**Available records**
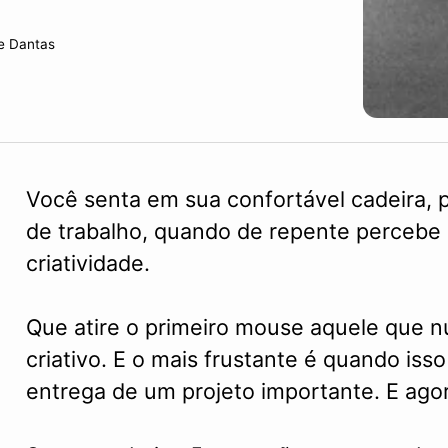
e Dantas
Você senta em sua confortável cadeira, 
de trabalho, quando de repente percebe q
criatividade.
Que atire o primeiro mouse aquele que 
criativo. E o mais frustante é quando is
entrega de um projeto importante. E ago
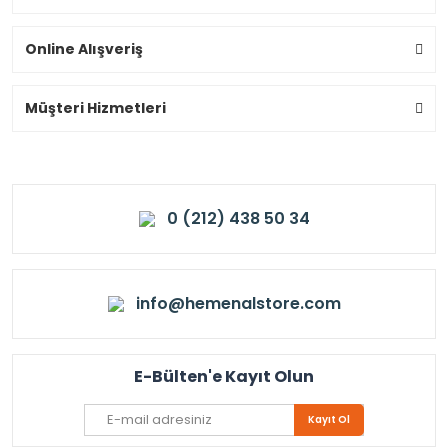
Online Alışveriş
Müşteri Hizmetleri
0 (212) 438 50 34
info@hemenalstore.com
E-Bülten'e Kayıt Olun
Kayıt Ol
* * *
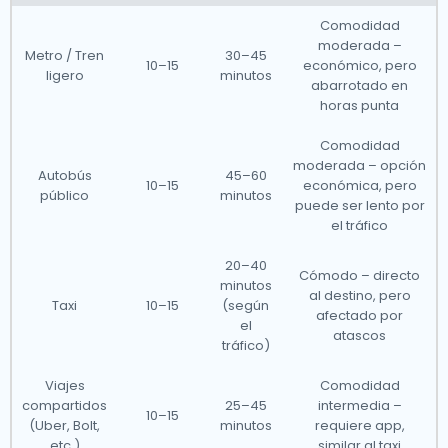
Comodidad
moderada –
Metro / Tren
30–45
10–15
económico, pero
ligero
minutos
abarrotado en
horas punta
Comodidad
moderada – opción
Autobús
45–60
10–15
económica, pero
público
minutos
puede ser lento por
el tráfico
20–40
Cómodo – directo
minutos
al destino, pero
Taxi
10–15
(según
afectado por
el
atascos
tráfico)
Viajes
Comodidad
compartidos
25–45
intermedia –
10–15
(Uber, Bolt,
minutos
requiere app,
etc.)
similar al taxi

**Task details**
All lines in the listing above from the line containing "horas punta" to the line containing "similar al taxi", inclusive, should be retyped exactly; no other lines should appear.

**Problem solution**
horas punta
Comodidad
moderada – opción
Autobús
45–60
10–15
económica, pero
público
minutos
puede ser lento por
el tráfico
20–40
Cómodo – directo
minutos
al destino, pero
Taxi
10–15
(según
afectado por
el
atascos
tráfico)
Viajes
Comodidad
compartidos
25–45
intermedia –
10–15
(Uber, Bolt,
minutos
requiere app,
etc.)
similar al taxi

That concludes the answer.